At one point, over 120 firefighters were at the site dealing with the blaze, along with 20 pumps and three turntable ladders, from stations across the neighbouring brigade of North Yorkshire as far apart as Scarborough, Harrogate and Selby. The firefighters were fighting the blaze for over four hours and had to lay hose lines to the River Ouse for a sufficient water supply. With the roof of the south transept well alight, the fire service had to consider what to do to protect the rest of the minster; the prevailing wind was blowing the fire towards the rest of the cathedral. A decision was made to pull the remaining roof structure down to make a fire break and stop the fire spreading to the tower.
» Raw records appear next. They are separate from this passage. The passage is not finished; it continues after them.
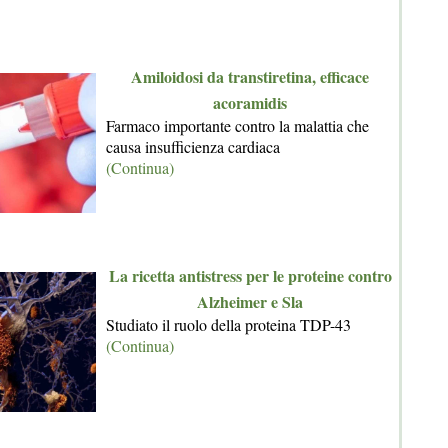
Amiloidosi da transtiretina, efficace
acoramidis
Farmaco importante contro la malattia che
causa insufficienza cardiaca
(Continua)
La ricetta antistress per le proteine contro
Alzheimer e Sla
Studiato il ruolo della proteina TDP-43
(Continua)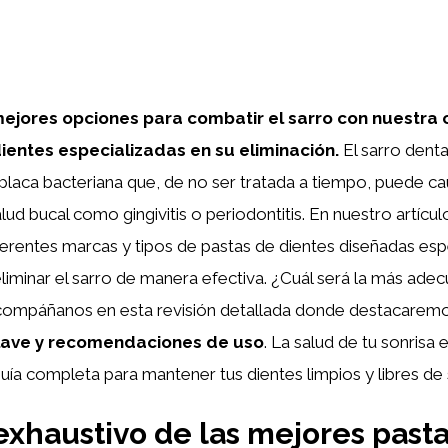
ejores opciones para combatir el sarro con nuestra
ientes especializadas en su eliminación.
El sarro denta
laca bacteriana que, de no ser tratada a tiempo, puede ca
ud bucal como gingivitis o periodontitis. En nuestro artícul
ferentes marcas y tipos de pastas de dientes diseñadas es
eliminar el sarro de manera efectiva. ¿Cuál será la más ade
compáñanos en esta revisión detallada donde destacarem
clave y recomendaciones de uso
. La salud de tu sonrisa 
guía completa para mantener tus dientes limpios y libres de 
 exhaustivo de las mejores past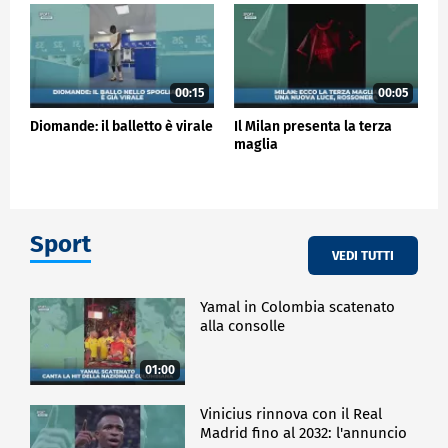
00:15
00:05
Diomande: il balletto è virale
Il Milan presenta la terza
maglia
Sport
VEDI TUTTI
Yamal in Colombia scatenato
alla consolle
01:00
Vinicius rinnova con il Real
Madrid fino al 2032: l'annuncio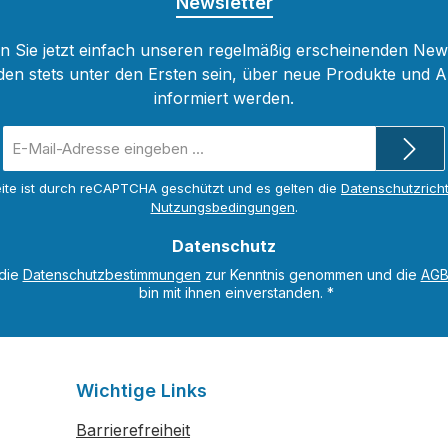
Newsletter
 Sie jetzt einfach unseren regelmäßig erscheinenden New
den stets unter den Ersten sein, über neue Produkte und 
informiert werden.
E-
Mail-
Adresse
ite ist durch reCAPTCHA geschützt und es gelten die
Datenschutzricht
*
Nutzungsbedingungen
.
Datenschutz
 die
Datenschutzbestimmungen
zur Kenntnis genommen und die
AG
bin mit ihnen einverstanden.
*
Wichtige Links
Barrierefreiheit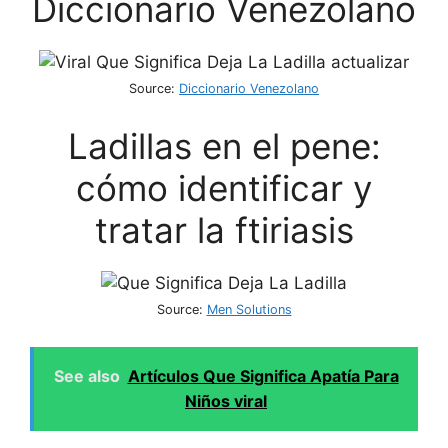
Diccionario Venezolano
Source:
Diccionario Venezolano
Ladillas en el pene:
cómo identificar y
tratar la ftiriasis
Source:
Men Solutions
See also
Artículos Que Significa Apatía Para
Niños viral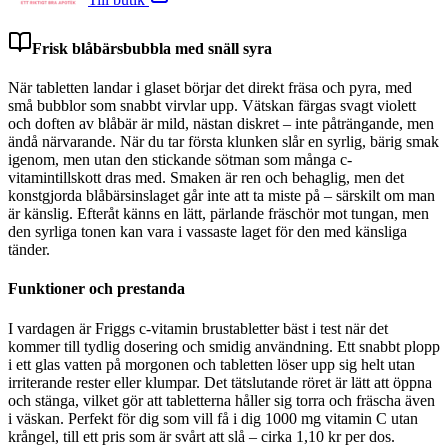
Frisk blåbärsbubbla med snäll syra
När tabletten landar i glaset börjar det direkt fräsa och pyra, med
små bubblor som snabbt virvlar upp. Vätskan färgas svagt violett
och doften av blåbär är mild, nästan diskret – inte påträngande, men
ändå närvarande. När du tar första klunken slår en syrlig, bärig smak
igenom, men utan den stickande sötman som många c-
vitamintillskott dras med. Smaken är ren och behaglig, men det
konstgjorda blåbärsinslaget går inte att ta miste på – särskilt om man
är känslig. Efteråt känns en lätt, pärlande fräschör mot tungan, men
den syrliga tonen kan vara i vassaste laget för den med känsliga
tänder.
Funktioner och prestanda
I vardagen är Friggs c-vitamin brustabletter bäst i test när det
kommer till tydlig dosering och smidig användning. Ett snabbt plopp
i ett glas vatten på morgonen och tabletten löser upp sig helt utan
irriterande rester eller klumpar. Det tätslutande röret är lätt att öppna
och stänga, vilket gör att tabletterna håller sig torra och fräscha även
i väskan. Perfekt för dig som vill få i dig 1000 mg vitamin C utan
krångel, till ett pris som är svårt att slå – cirka 1,10 kr per dos.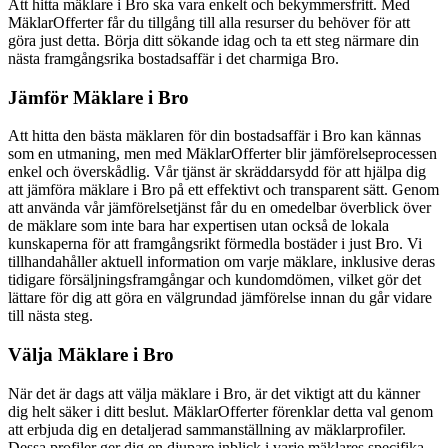
Att hitta mäklare i Bro ska vara enkelt och bekymmersfritt. Med
MäklarOfferter får du tillgång till alla resurser du behöver för att
göra just detta. Börja ditt sökande idag och ta ett steg närmare din
nästa framgångsrika bostadsaffär i det charmiga Bro.
Jämför Mäklare i Bro
Att hitta den bästa mäklaren för din bostadsaffär i Bro kan kännas
som en utmaning, men med MäklarOfferter blir jämförelseprocessen
enkel och överskådlig. Vår tjänst är skräddarsydd för att hjälpa dig
att jämföra mäklare i Bro på ett effektivt och transparent sätt. Genom
att använda vår jämförelsetjänst får du en omedelbar överblick över
de mäklare som inte bara har expertisen utan också de lokala
kunskaperna för att framgångsrikt förmedla bostäder i just Bro. Vi
tillhandahåller aktuell information om varje mäklare, inklusive deras
tidigare försäljningsframgångar och kundomdömen, vilket gör det
lättare för dig att göra en välgrundad jämförelse innan du går vidare
till nästa steg.
Välja Mäklare i Bro
När det är dags att välja mäklare i Bro, är det viktigt att du känner
dig helt säker i ditt beslut. MäklarOfferter förenklar detta val genom
att erbjuda dig en detaljerad sammanställning av mäklarprofiler.
Dessa profiler ger dig en djupare inblick i varje mäklares specifika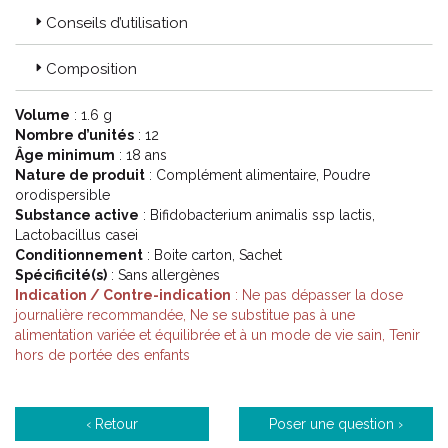
Conseils d’utilisation
Composition
Volume
: 1.6 g
Nombre d’unités
: 12
Âge minimum
: 18 ans
Nature de produit
: Complément alimentaire, Poudre
orodispersible
Substance active
: Bifidobacterium animalis ssp lactis,
Lactobacillus casei
Conditionnement
: Boite carton, Sachet
Spécificité(s)
: Sans allergènes
Indication / Contre-indication
: Ne pas dépasser la dose
journalière recommandée, Ne se substitue pas à une
alimentation variée et équilibrée et à un mode de vie sain, Tenir
hors de portée des enfants
‹ Retour
Poser une question ›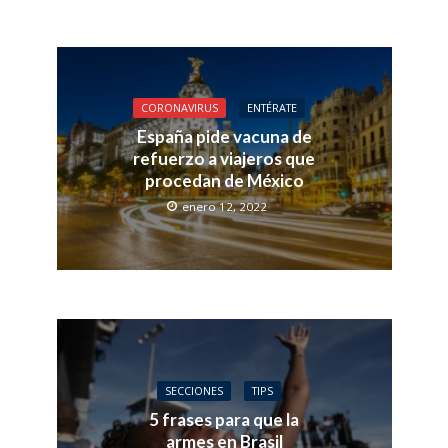
CORONAVIRUS
ENTÉRATE
España pide vacuna de
refuerzo a viajeros que
procedan de México
enero 12, 2022
SECCIONES
TIPS
5 frases para que la
armes en Brasil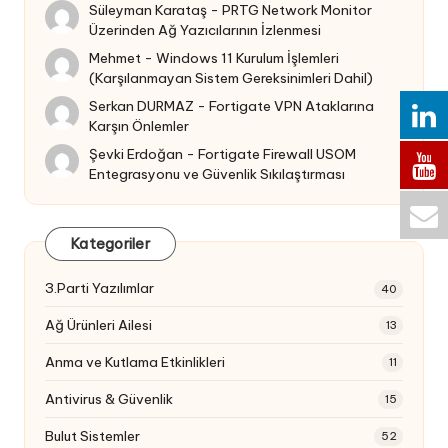
Süleyman Karataş
-
PRTG Network Monitor
Üzerinden Ağ Yazıcılarının İzlenmesi
Mehmet
-
Windows 11 Kurulum İşlemleri
(Karşılanmayan Sistem Gereksinimleri Dahil)
Serkan DURMAZ
-
Fortigate VPN Ataklarına
Karşın Önlemler
Şevki Erdoğan
-
Fortigate Firewall USOM
Entegrasyonu ve Güvenlik Sıkılaştırması
Kategoriler
3.Parti Yazılımlar
40
Ağ Ürünleri Ailesi
13
Anma ve Kutlama Etkinlikleri
11
Antivirus & Güvenlik
15
Bulut Sistemler
52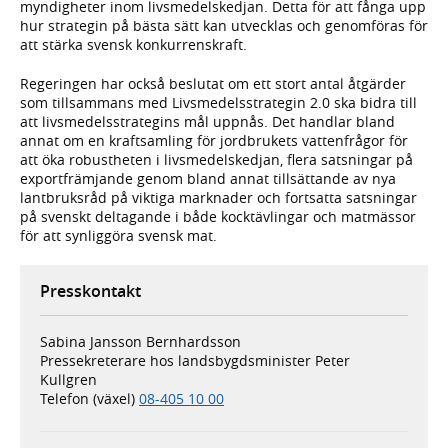
myndigheter inom livsmedelskedjan. Detta för att fånga upp
hur strategin på bästa sätt kan utvecklas och genomföras för
att stärka svensk konkurrenskraft.
Regeringen har också beslutat om ett stort antal åtgärder
som tillsammans med Livsmedelsstrategin 2.0 ska bidra till
att livsmedelsstrategins mål uppnås. Det handlar bland
annat om en kraftsamling för jordbrukets vattenfrågor för
att öka robustheten i livsmedelskedjan, flera satsningar på
exportfrämjande genom bland annat tillsättande av nya
lantbruksråd på viktiga marknader och fortsatta satsningar
på svenskt deltagande i både kocktävlingar och matmässor
för att synliggöra svensk mat.
Presskontakt
Sabina Jansson Bernhardsson
Pressekreterare hos landsbygdsminister Peter
Kullgren
Telefon (växel)
08-405 10 00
The fire brigade used jets of water to pull the roof down, this was logged as being achieved at 4:00 am. The firefighters who were trying to extinguish the fire from the roof space reported an odd sensation of the floor moving underneath their feet as the roof timbers slipped down to the ground, often helped by the molten lead which had been used as a roof covering. The fire was declared under control by 5:54 am, however, firefighters remained on site damping down for a period of 24 hours.

== Investigation ==
Whilst the investigation proposed the cause to be lightning striking the south transept roof, some believed the cause to be God's retribution for employing the Right Reverend David Jenkins as the Bishop of Durham a few days before the fire. Jenkins' appointment caused some controversy regarding his comments on the New Testament of the Bible. The Archbishop of York dismissed the notion of this retribution as "ridiculous". Another theory was that the fire was started deliberately due to someone protesting over Jenkins' appointment by the then Archbishop of York, John Habgood.
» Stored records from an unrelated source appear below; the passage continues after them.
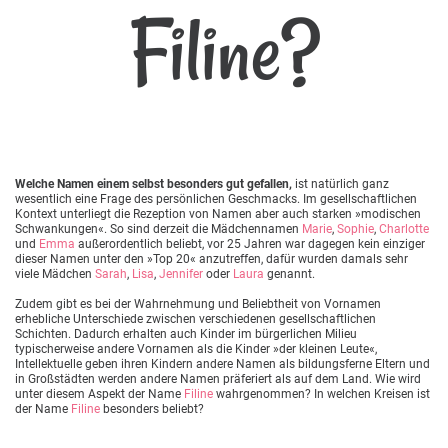
Filine?
Welche Namen einem selbst besonders gut gefallen,
ist natürlich ganz
wesentlich eine Frage des persönlichen Geschmacks. Im gesellschaftlichen
Kontext unterliegt die Rezeption von Namen aber auch starken »modischen
Schwankungen«. So sind derzeit die Mädchennamen
Marie
,
Sophie
,
Charlotte
und
Emma
außerordentlich beliebt, vor 25 Jahren war dagegen kein einziger
dieser Namen unter den »Top 20« anzutreffen, dafür wurden damals sehr
viele Mädchen
Sarah
,
Lisa
,
Jennifer
oder
Laura
genannt.
Zudem gibt es bei der Wahrnehmung und Beliebtheit von Vornamen
erhebliche Unterschiede zwischen verschiedenen gesellschaftlichen
Schichten. Dadurch erhalten auch Kinder im bürgerlichen Milieu
typischerweise andere Vornamen als die Kinder »der kleinen Leute«,
Intellektuelle geben ihren Kindern andere Namen als bildungsferne Eltern und
in Großstädten werden andere Namen präferiert als auf dem Land. Wie wird
unter diesem Aspekt der Name
Filine
wahrgenommen? In welchen Kreisen ist
der Name
Filine
besonders beliebt?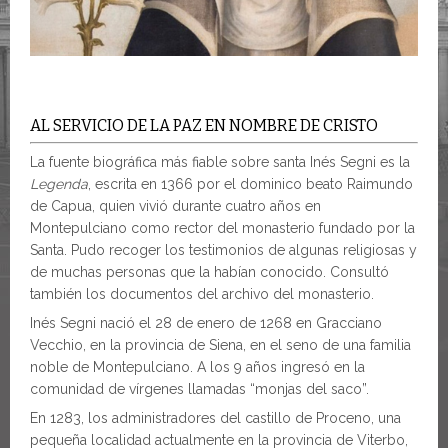
AL SERVICIO DE LA PAZ EN NOMBRE DE CRISTO
La fuente biográfica más fiable sobre santa Inés Segni es la
Legenda
, escrita en 1366 por el dominico beato Raimundo
de Capua, quien vivió durante cuatro años en
Montepulciano como rector del monasterio fundado por la
Santa. Pudo recoger los testimonios de algunas religiosas y
de muchas personas que la habían conocido. Consultó
también los documentos del archivo del monasterio.
Inés Segni nació el 28 de enero de 1268 en Gracciano
Vecchio, en la provincia de Siena, en el seno de una familia
noble de Montepulciano. A los 9 años ingresó en la
comunidad de vírgenes llamadas “monjas del saco”.
En 1283, los administradores del castillo de Proceno, una
pequeña localidad actualmente en la provincia de Viterbo,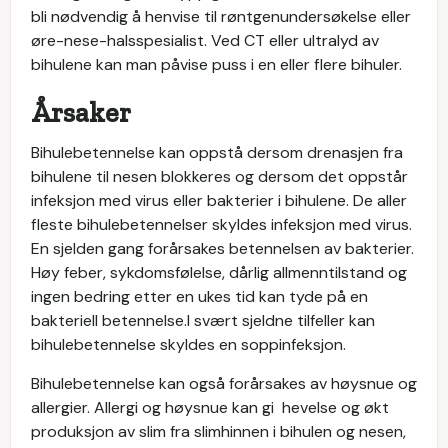
bli nødvendig å henvise til røntgenundersøkelse eller
øre-nese-halsspesialist. Ved CT eller ultralyd av
bihulene kan man påvise puss i en eller flere bihuler.
Årsaker
Bihulebetennelse kan oppstå dersom drenasjen fra
bihulene til nesen blokkeres og dersom det oppstår
infeksjon med virus eller bakterier i bihulene. De aller
fleste bihulebetennelser skyldes infeksjon med virus.
En sjelden gang forårsakes betennelsen av bakterier.
Høy feber, sykdomsfølelse, dårlig allmenntilstand og
ingen bedring etter en ukes tid kan tyde på en
bakteriell betennelse.I svært sjeldne tilfeller kan
bihulebetennelse skyldes en soppinfeksjon.
Bihulebetennelse kan også forårsakes av høysnue og
allergier. Allergi og høysnue kan gi hevelse og økt
produksjon av slim fra slimhinnen i bihulen og nesen,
The most likely explanation, that of a lightning strike, was accepted to be the cause, and a storm with light rain had occurred over the Minster during the night of the 8 and 9 July 1984. It is thought that the fire burned for 90 minutes before detection, making the start time around 1:00 am on 9 July. Consideration had been given to the idea of arson, but the roof space where the fire started was difficult to get into and the last member of the public in the vicinity left that part of the minster at 7:30 pm the evening before (some five-and-a-half hours before the predicted start of the fire). The fire brigade report concluded that lightning was most likely the cause ("80% probable"), with both arson and an electrical fault being given a 10% chance each.

== Reconstruction ==

York Minster 1984 schematic

By the morning after the fire, the debris lay on the south transept floor to a depth of 5 ft. Although in a ruinous state, the collapse of the otherwise cramped roof and vault area allowed for the first detailed archaeological study for some time, and each charred timber was measured, catalogued and kept in storage.
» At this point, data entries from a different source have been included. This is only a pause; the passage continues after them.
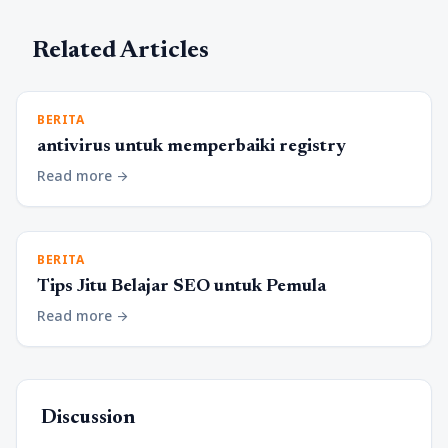
Related Articles
BERITA
antivirus untuk memperbaiki registry
Read more
arrow_forward
BERITA
Tips Jitu Belajar SEO untuk Pemula
Read more
arrow_forward
Discussion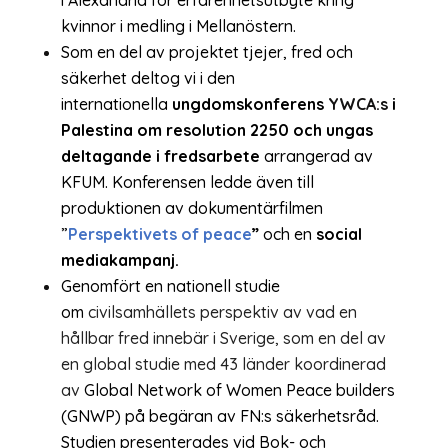
kvinnor i medling i Mellanöstern.
Som en del av projektet tjejer, fred och
säkerhet deltog vi i
den
internationella
ungdomskonferens
YWCA:s
i
Palestina om resolution 2250 och ungas
deltagande i fredsarbete
arrangerad av
KFUM. Konferensen ledde även till
produktionen av dokumentärfilmen
”
Perspektivets of peace
”
och en
social
mediakampanj.
Genomfört en nationell studie
om
civilsamhällets perspektiv av vad en
hållbar fred innebär i Sverige, som en del av
en global studie med 43 länder koordinerad
av
Global Network of Women Peace builders
(GNWP) på begäran av FN:s säkerhetsråd.
Studien presenterades vid Bok- och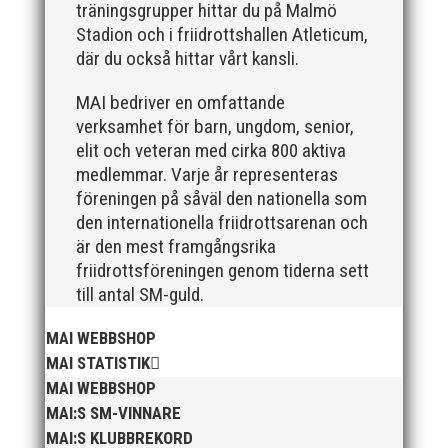
träningsgrupper hittar du på Malmö
Som traditionen bjuder så var vi ett helt gäng
Stadion och i friidrottshallen Atleticum,
löpare från MAI RUNNERS som sprang det
där du också hittar vårt kansli.
mysiga Sylvesterloppet på självaste nyårsafton.
Formen är enkel, ett eller två varv runt
MAI bedriver en omfattande
Pildammsparken (2,7 km respektive 5,4
verksamhet för barn, ungdom, senior,
kilometer), med tidtagning på de fem främsta i
elit och veteran med cirka 800 aktiva
varje...
medlemmar. Varje år representeras
föreningen på såväl den nationella som
den internationella friidrottsarenan och
är den mest framgångsrika
friidrottsföreningen genom tiderna sett
till antal SM-guld.
Klubbchef – Malmö Allmänna Idrottsförening
(MAI) Vill du vara med och skapa glädje,
MAI WEBBSHOP
gemenskap och utveckling i en av Sveriges
MAI STATISTIK
största friidrottsföreningar? Malmö Allmänna
MAI WEBBSHOP
Idrottsförening – MAI – söker en engagerad,
MAI:S SM-VINNARE
strategisk, relationsbyggande och
MAI:S KLUBBREKORD
affärsinriktad...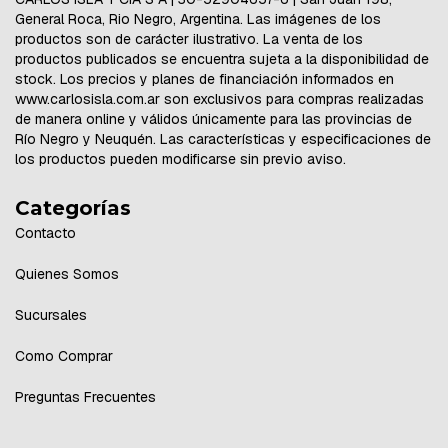
General Roca, Rio Negro, Argentina. Las imágenes de los
productos son de carácter ilustrativo. La venta de los
productos publicados se encuentra sujeta a la disponibilidad de
stock. Los precios y planes de financiación informados en
www.carlosisla.com.ar son exclusivos para compras realizadas
de manera online y válidos únicamente para las provincias de
Río Negro y Neuquén. Las características y especificaciones de
los productos pueden modificarse sin previo aviso.
Categorías
Contacto
Quienes Somos
Sucursales
Como Comprar
Preguntas Frecuentes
Within three weeks of the blaze, all the charred masonry and timber had been cleared, and temporary roof of aluminium and plastic sheeting had been installed to allow renovation work to continue in dry conditions, and to prevent the inner walls from suffering water damage from rain. A secondary roof was installed later that was set on rails and could move out and stack on itself in sections, this allowed a crane set at the eastern side of the south transept to manoeuvre items in and out through the roofspace. A request was soon issued for tall oak trees to be felled to be used in rebuilding the destroyed parts of the minster. One such tree was the Ferrands Oak from the St Ives estate in West Yorkshire. The tree was over 80 ft tall and 250-years old. New bosses had to be designed and created to support the oak ribs for the south transept roof (only six of the original bosses could be saved) and six of these were designed by children through a campaign by the TV programme Blue Peter.

Work on the minster was paid for through the insurance cover (the Ecclesiastical Insurance Fund), whilst public donations of up to £500,000, paid for an upgraded lightning conductor system.

A rededication ceremony took place in October 1988 in the presence of the Queen. The reconstruction of the damaged areas cost over £2.25 million. On the 30th anniversary of the fire in 2014, some of the charred bosses with original gilt-work, and the Medieval timbers were auctioned off with all money raised being used in future works at the cathedral.